### Data block
#####
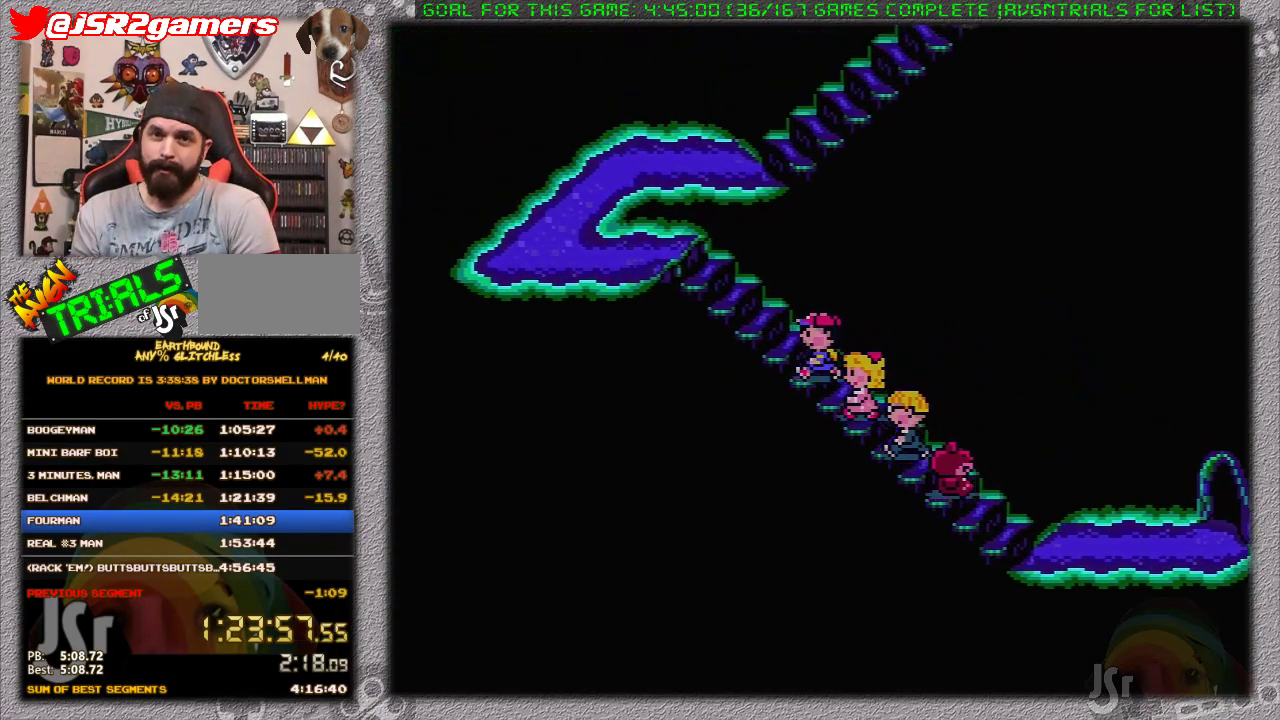
{"buttons": ["DPAD_LEFT"], "events": []}
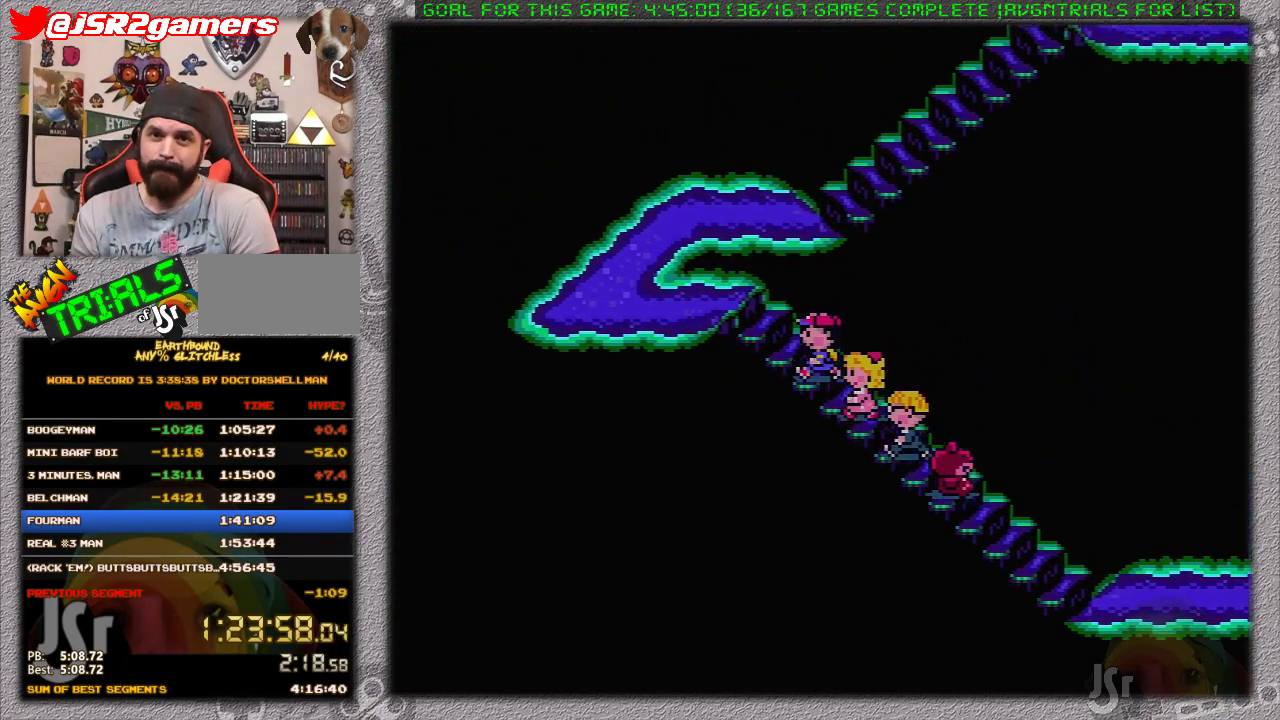
{"buttons": ["DPAD_LEFT"], "events": []}
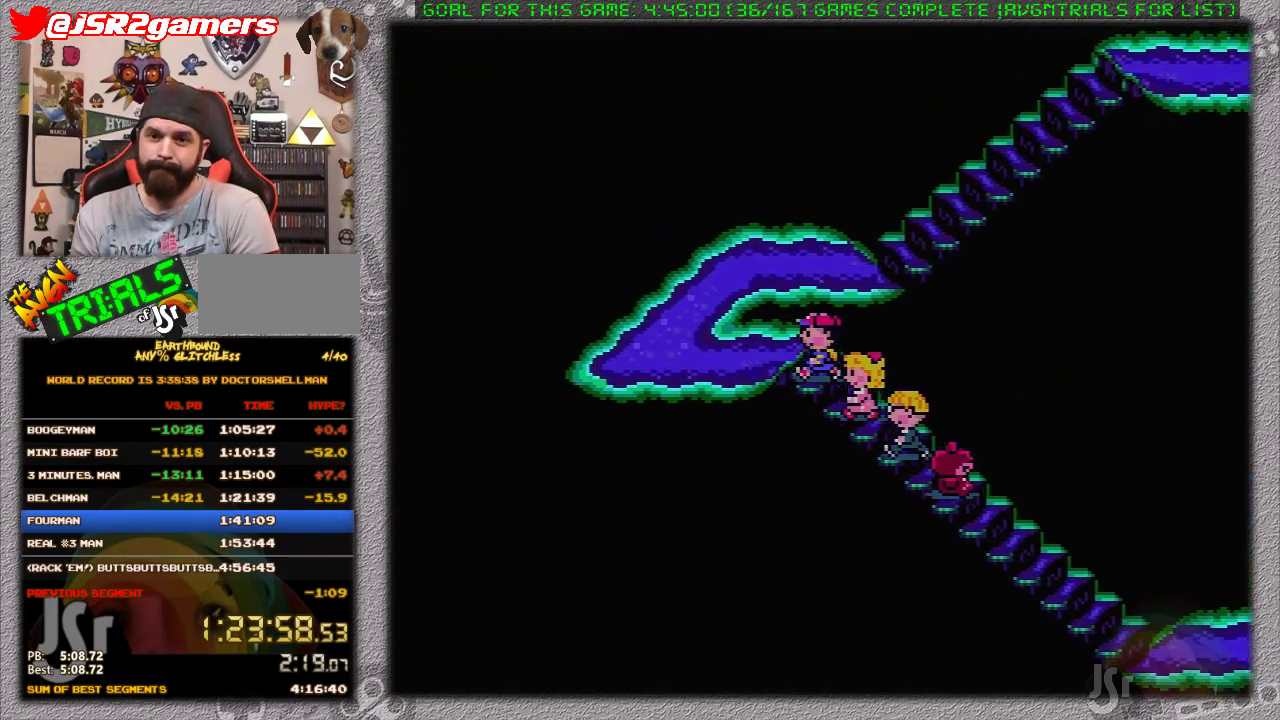
{"buttons": ["DPAD_LEFT"], "events": []}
#####
### To do
With the pictures removed, output the listing above exactly.

### Your response
{"buttons": ["DPAD_LEFT"], "events": []}
{"buttons": ["DPAD_LEFT"], "events": []}
{"buttons": ["DPAD_LEFT"], "events": []}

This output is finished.